Also pending before the Senate is the International Convention on the Prevention and Punishment of the Crime of Genocide, submitted by President Truman on June 16, 1949. We recommend that the Senate revive consideration of this convention with a view to early ratification.

2. Future Ratification of the Three Conventions on Discrimination. In addition to the four conventions mentioned above, the Economic and Social Council of the United Nations has recommended for ratification by 1968 (the International Human Rights Year) three conventions: on discrimination in employment, in education and in women's salaries. A few years ago it would not have been possible for the United States to ratify these conventions, but recent legislation, particularly enactment of the Civil Rights Act of 1964, has gone a long way toward bringing our practice into conformity with the principles of these conventions. Consequently, we recommend that these conventions be submitted to the Senate with a view to its giving its advice and consent to ratification, after the pending conventions have been acted upon.

3. United States Leadership in the Preparation and Adoption of Future Conventions and Declarations.-The United Nations has in the past several years been engaged in the preparation of a Declaration and a Convention on the Elimination of All Forms of Racial Discrimination and a Declaration and a Convention on the Elimination of All Forms of Religious Intolerance. The United States has played a leading role in the formulation of these instruments, and we recommend that it play a similar role in the formulation of other instruments. The fact that a proposed international convention may go beyond United States legislation, especially on the Federal level, should not act as a deterrent to United States participation in the formulation of such an instrument. In the past the United States has frequently abstained from ratifying an international convention when it was felt that the subject matter of the convention was not within Federal power. We recommend that studies be made of constitutional methods for applying such international conventions in the United States.

4. United States Support for Proposals relating to the Establishment of Appropriate United Nations Machinery for the International Protection of Human Rights.-The United States should support the adoption of sound implementation procedures for the Covenants and other instruments which increase the probability of compliance by accepting States without jeopardizing broad acceptance by the majority of the United Nations membership. This is an area in which the United States ought to play an active role and prepare to take leadership. We believe that the international guarantees of human rights require an executive capacity on the part of the United Nations which today it does not have. The proposal for a United Nations High Commissioner for Human Rights, introduced by Costa Rica in the Human Rights Commission and now proposed for consideration by the General Assembly, offers one possible approach for the achievement of such an executive capacity.

Another possible approach would be to develop the present Subcommission on the Prevention of Discrimination and the Protection of Minorities into a "Permanent Committee of Experts of the Commission on Human Rights," competent to deal with any matter in the field of human rights, as proposed by five nations at the 21st (1965) session of the Commission on Human Rights.

We feel that institutional changes which would facilitate an actual comparison of our accomplishments with those of other nations can only redound to our advantage.

• _Dataset_:
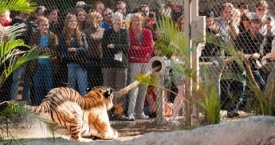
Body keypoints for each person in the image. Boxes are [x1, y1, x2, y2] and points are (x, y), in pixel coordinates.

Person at [230, 18, 267, 117]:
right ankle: (233, 109)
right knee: (241, 86)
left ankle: (261, 108)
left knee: (262, 85)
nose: (254, 30)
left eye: (257, 28)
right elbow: (237, 51)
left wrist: (253, 55)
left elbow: (260, 53)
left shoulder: (261, 37)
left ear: (260, 28)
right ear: (250, 26)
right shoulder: (241, 36)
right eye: (253, 27)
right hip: (240, 65)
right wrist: (246, 55)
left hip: (253, 65)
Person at [101, 12, 130, 120]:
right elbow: (105, 47)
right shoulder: (107, 32)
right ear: (112, 21)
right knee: (108, 89)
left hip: (121, 65)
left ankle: (119, 112)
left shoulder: (124, 32)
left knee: (120, 89)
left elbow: (126, 46)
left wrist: (114, 46)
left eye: (119, 19)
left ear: (122, 21)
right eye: (115, 19)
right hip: (108, 64)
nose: (117, 22)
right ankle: (107, 113)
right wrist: (119, 48)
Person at [127, 12, 154, 120]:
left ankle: (139, 112)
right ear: (131, 22)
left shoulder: (147, 32)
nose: (136, 22)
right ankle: (131, 112)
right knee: (134, 88)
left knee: (143, 88)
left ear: (142, 21)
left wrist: (138, 49)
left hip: (145, 63)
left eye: (138, 20)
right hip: (134, 62)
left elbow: (150, 48)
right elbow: (129, 49)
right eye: (134, 20)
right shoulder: (128, 33)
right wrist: (142, 49)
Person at [28, 16, 59, 105]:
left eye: (46, 25)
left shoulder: (53, 36)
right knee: (38, 87)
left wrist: (39, 49)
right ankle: (38, 106)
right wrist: (45, 49)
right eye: (43, 25)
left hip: (49, 64)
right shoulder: (34, 35)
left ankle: (48, 106)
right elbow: (31, 48)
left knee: (48, 87)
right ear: (38, 26)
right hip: (36, 64)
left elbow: (54, 51)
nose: (45, 27)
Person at [59, 13, 88, 96]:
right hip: (70, 64)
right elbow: (63, 51)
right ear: (67, 23)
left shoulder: (82, 35)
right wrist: (77, 51)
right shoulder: (63, 36)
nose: (73, 23)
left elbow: (86, 49)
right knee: (70, 88)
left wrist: (75, 49)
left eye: (75, 21)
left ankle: (84, 106)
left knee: (83, 88)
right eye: (71, 21)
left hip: (81, 64)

• _Parts of the exercise_:
1. Based on the report on human rights conventions above, does each statement agree with it? Answer yes or no and quote the deciding words.
(a) President Truman submitted the Genocide Convention to the Senate on June 16, 1949.
(b) The Economic and Social Council recommended the three conventions on discrimination for ratification by 1965.
(c) Costa Rica introduced the proposal for a United Nations High Commissioner for Human Rights.
2. Carry on the report on human rights conventions from where it stops.

• _Exercise responses_:
1.
(a) Yes: "submitted by President Truman on June 16, 1949."
(b) No: "recommended for ratification by 1968 (the International Human Rights Year)"
(c) Yes: "introduced by Costa Rica in the Human Rights Commission"

2.
5. United States Participation in Regional Efforts to Increase the Protection of Human Rights.-The countries of the Western Hemisphere have close historic ties, and it is especially important for the United States not to stand apart from efforts extending the protection of human rights in the Americas. While progress might be feasible without United States active participation, only by accepting equal obligations would the United States be able adequately to influence the trend of events toward a democratic and equitable solution.

The Committee also believes that as the United States and Canada share with the European countries a common heritage in the field of human rights, it should be possible for them to join the European countries in their enterprising and successful effort to give international protection to human rights.

6. United States and Refugees. The humanitarian efforts of international organizations assisting refugees have always been supported by the United States. The focus of the problem has now shifted from Europe to Africa, Asia and the Middle East, and the problem appears to be once again increasing. The United States should give consideration to increasing its contributions to these organizations on a selective basis. In addition, the United States should consider ratification of the 1951 Convention on the Status of Refugees and of the 1954 Convention on the Status of Stateless Persons.

7. Participation of Universities and Non-Governmental Organizations in a World-Wide Education, Research and Study Program in Human Rights.-With a few notable exceptions, most international and national non-governmental organizations, as well as universities, have shown only limited interest in the international protection of human rights. It is not enough for the Government of the United States to promote an action program in this area, if there is no general participation in it. Various organizations and universities should engage in such preparatory studies of each proposed convention and of the various measures of implementation as may be needed to facilitate their acceptance and effective application. They should also play an active role in the evaluation of the steps taken by governments to promote human rights. To the extent permitted by various international procedures, they should assist international organs in the preparation and implementation of international conventions and covenants on human rights.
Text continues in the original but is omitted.